Exercise objective -
Your task is to transcribe all of the data below exactly, omitting the images.

Materials provided -
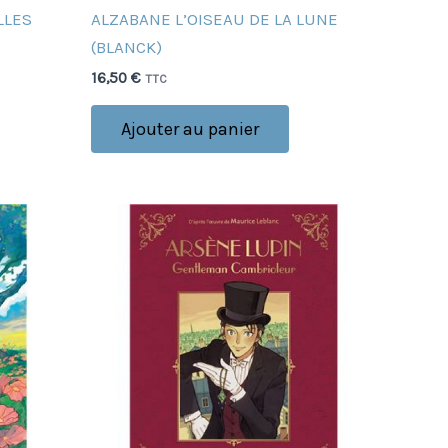
LLES
ALZABANE L’OISEAU DE LA LUNE
(BLANCK)
16,50
€
TTC
Ajouter au panier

Output -
LLES
ALZABANE L’OISEAU DE LA LUNE
(BLANCK)
16,50
€
TTC
Ajouter au panier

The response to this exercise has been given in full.